Monday, July 7, 2025

Birth Rate

Let's play a facts game: Half the birth rate decline is the elimination of teen pregnancy. The other half is the decline in women under 30 having kids. Generally agreed, the first is a good thing, the second a bad thing. Increasing age of first natality is tied to housing. Adding a kid requires adding a bedroom. If you can't afford the bedroom, you don't add the kid. So until houses with 2+ bedrooms are affordable to single-income households ages 20-30, the birth rate will continue to decline. As evidence, I adduce the fact that Provo, Utah (crazy natality) is also stacked with two bedroom apartments. It's the densest part of Utah, because people are totally clear that married studies have kids, and that requires appropriate housing.  Other interesting sub-populations with high birth rates (military families, the church-going) enjoy subsidies--either directly for housing, and indirectly, through care-taking.  

Sunday, July 6, 2025

Population Decline

As any left-behind community or shrinking city can tell you, population decline is terrible. People leave, population levels fall below the limit to support essential services (doctors offices, grocery stores), quality of life falls for those who remain, inducing more to leave. 

 But people often miss the financial half of this--when people leave, the debt doesn't. (And every municipality is loaded with debt, because city infrastructure is a massive capital investment that can't be funded through equity).  So when people leave, that debt burdens fewer people. So tax rates go up, so more people leave. And in desperation, the city start preying on those who remain for revenue--fees and fines. 
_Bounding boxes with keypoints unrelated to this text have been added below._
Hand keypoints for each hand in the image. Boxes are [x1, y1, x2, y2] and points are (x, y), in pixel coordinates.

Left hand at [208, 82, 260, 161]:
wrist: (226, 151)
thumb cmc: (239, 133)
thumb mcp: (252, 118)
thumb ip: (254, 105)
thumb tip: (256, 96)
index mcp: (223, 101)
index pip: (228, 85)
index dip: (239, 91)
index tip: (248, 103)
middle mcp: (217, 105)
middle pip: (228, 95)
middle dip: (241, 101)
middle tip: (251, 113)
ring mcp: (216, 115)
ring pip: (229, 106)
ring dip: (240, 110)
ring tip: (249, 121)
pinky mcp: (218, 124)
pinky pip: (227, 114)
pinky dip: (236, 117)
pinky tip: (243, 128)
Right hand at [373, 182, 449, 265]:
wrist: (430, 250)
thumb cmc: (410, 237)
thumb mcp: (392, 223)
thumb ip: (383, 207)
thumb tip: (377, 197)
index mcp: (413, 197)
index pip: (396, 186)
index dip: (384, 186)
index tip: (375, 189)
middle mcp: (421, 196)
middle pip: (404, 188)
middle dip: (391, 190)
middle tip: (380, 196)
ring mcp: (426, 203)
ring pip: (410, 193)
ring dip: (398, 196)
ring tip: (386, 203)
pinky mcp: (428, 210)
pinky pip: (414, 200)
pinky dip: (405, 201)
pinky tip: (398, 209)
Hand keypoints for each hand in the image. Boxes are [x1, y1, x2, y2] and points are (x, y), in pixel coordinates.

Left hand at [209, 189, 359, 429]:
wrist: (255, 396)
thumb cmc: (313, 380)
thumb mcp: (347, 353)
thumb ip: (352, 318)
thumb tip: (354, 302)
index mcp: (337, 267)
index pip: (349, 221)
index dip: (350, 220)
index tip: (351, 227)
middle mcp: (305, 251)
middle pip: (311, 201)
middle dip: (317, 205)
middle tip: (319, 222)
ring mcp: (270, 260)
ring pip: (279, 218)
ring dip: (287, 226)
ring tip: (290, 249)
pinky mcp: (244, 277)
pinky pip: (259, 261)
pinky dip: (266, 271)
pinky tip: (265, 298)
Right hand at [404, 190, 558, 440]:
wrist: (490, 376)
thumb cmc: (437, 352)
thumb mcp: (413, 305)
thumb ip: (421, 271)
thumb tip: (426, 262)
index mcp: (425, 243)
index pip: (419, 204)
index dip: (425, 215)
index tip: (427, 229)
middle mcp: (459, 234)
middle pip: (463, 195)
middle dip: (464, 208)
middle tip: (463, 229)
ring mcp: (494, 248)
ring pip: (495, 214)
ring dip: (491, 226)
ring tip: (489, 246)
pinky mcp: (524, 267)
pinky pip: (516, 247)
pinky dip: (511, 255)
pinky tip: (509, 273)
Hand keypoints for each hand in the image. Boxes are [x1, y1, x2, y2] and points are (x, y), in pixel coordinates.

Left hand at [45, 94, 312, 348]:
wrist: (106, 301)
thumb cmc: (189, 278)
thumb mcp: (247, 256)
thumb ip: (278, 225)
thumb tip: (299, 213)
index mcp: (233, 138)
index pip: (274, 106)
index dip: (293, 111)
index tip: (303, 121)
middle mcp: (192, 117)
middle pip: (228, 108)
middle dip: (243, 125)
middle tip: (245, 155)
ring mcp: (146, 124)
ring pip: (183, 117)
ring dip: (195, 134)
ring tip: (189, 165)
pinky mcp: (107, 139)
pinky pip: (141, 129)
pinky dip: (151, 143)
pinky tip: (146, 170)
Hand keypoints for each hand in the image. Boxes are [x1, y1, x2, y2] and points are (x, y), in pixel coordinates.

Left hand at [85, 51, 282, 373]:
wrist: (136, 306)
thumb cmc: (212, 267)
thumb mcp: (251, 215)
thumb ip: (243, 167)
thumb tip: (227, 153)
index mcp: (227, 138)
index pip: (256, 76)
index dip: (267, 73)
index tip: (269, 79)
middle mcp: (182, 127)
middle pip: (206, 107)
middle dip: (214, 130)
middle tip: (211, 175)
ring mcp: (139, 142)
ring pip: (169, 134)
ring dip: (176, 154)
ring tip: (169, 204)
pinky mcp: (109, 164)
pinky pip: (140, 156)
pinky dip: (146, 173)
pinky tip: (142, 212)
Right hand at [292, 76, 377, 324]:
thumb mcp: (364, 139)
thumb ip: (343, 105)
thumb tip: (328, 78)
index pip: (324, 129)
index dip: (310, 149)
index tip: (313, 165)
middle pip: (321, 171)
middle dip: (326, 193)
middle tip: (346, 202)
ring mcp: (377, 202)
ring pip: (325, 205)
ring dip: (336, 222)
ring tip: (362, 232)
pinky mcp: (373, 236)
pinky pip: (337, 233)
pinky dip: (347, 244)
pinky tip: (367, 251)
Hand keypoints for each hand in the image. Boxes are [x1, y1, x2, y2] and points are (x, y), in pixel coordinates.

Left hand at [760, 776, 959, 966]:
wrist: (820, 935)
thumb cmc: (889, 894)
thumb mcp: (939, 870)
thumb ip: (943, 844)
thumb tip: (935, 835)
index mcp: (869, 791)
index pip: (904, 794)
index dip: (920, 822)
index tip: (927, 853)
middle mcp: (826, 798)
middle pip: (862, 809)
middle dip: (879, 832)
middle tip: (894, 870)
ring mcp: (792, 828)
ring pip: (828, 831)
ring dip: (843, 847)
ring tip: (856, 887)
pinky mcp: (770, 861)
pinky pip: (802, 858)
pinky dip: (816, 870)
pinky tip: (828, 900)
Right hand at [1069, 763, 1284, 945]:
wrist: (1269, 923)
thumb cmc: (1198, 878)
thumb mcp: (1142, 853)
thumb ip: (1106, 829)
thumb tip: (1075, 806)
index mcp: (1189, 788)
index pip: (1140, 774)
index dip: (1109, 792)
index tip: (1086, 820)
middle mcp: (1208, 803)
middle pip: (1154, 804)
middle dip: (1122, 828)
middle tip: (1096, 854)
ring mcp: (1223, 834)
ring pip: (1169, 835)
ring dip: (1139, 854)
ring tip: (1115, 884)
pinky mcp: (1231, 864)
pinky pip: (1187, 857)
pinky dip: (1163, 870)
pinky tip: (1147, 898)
Stage three is abandonment--when you've got more houses than households, and more shops than businesses. That's when's truly go to bits, because that kind of blight attracts crime. Squatters and arson at best, and at worst, a malignant criminal underworld that exists as a society apart, sheltered among the downtrodden and wretched.   

Saturday, July 5, 2025

On gentrification

 Gentrification exists anywhere where it becomes viable for one household to buy out and combine two units. It's a normal process of urban regeneration. But it's hugely controversial because we've supressed the other half of the cycle--the conversion of depreciated single family residential into multi-family.

On Vancouver

Vancouver costs aren't too high--they are just too high for missing middle. (Sen̓áḵw suggests the 'market density' is 600 units per acre). As one of the excluded, I'm actively hostile to the interests of long-term residents--it's always in the interest of the incumbent to exclude both competitors (for amenities or parking). I think the examples of both Japan and California clearly show that major cities can't be trusted with the power of zoning--the potential for abuse is simply too great, and that state/provincial pre-emption is going to be the rule going forward. On an equity basis, I am actively hostile to allowing the limited supply of buildable land in proximity to quality urbanism to be squatted by an inheritor/oligarch/elite worker class.